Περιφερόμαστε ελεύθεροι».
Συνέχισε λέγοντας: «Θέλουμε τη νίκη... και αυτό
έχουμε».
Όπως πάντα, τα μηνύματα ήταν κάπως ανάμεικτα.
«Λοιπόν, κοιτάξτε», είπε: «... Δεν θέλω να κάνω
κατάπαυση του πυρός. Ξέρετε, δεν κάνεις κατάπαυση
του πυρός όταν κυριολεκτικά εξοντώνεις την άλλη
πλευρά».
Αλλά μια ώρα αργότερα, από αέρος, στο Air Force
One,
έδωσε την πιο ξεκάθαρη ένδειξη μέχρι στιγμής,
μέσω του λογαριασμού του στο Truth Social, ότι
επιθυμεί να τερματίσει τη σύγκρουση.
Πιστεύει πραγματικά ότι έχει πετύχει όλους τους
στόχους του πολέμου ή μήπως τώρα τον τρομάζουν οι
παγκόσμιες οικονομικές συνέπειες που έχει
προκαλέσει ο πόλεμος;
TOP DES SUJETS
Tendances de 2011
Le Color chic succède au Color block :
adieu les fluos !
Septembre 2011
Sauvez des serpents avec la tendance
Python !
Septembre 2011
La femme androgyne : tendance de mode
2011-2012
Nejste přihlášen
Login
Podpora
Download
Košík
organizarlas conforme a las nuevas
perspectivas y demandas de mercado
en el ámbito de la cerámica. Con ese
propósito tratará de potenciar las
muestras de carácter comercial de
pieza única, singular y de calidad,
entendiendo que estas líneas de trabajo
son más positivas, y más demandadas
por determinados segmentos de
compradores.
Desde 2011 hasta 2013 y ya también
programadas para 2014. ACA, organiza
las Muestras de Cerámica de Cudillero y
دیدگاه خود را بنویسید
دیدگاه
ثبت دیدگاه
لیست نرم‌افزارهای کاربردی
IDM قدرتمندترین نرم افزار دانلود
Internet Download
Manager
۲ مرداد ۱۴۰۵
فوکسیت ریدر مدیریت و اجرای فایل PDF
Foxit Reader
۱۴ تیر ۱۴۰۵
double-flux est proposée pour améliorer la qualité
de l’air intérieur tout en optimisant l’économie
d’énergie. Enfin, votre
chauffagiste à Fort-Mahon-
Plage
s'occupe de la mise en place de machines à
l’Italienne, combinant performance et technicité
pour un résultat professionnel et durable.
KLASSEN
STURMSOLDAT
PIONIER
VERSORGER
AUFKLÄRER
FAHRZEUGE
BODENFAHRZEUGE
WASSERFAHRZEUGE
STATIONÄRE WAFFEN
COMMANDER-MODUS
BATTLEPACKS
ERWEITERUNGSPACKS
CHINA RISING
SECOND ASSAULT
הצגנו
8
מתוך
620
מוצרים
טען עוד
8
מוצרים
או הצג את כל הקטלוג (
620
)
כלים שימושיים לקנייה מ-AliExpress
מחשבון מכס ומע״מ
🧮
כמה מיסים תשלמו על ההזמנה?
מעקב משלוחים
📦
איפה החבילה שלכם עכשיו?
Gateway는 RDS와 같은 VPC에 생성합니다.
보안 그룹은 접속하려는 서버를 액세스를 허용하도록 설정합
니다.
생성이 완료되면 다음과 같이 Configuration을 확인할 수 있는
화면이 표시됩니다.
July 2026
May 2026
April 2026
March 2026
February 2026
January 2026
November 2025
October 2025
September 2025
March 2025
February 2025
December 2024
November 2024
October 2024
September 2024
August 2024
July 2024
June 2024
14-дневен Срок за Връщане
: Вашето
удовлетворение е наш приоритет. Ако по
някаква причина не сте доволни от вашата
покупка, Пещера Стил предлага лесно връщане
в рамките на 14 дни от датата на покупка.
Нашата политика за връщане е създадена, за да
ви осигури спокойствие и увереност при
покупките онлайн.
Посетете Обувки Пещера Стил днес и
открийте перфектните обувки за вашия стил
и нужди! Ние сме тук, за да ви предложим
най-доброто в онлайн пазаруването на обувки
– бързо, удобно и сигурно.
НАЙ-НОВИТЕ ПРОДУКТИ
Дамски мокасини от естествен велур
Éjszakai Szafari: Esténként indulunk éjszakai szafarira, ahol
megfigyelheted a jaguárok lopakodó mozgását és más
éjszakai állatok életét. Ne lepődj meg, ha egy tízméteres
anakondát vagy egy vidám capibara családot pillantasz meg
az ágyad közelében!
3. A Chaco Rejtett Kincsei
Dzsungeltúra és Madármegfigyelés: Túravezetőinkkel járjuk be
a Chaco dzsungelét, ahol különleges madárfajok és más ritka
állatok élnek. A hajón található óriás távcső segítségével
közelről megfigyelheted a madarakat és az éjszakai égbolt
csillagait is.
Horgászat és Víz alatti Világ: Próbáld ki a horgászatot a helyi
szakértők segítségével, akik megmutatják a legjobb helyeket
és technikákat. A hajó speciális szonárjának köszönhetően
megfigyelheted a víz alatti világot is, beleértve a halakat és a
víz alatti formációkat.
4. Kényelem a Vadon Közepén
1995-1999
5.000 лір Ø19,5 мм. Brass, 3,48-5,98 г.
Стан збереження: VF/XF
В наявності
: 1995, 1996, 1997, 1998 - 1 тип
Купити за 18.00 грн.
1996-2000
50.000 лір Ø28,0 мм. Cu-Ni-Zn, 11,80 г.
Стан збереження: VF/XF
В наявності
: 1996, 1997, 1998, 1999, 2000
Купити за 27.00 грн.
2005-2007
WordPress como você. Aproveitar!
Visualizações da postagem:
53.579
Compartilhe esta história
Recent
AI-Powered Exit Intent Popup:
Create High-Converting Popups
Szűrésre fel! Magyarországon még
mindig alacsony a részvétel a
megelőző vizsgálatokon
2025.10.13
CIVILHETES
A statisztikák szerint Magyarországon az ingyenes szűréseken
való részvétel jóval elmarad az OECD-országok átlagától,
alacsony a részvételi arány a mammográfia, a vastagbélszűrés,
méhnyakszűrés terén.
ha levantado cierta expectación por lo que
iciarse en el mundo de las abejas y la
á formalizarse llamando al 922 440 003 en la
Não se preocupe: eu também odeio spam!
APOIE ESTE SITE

○ ○ ○

§ **Exercise aim**
Count the lines in the rows above that contain the string "Magyarországon", treating uppercase and lowercase as different. Reply with the number alone.

§ **Finished exercise**
2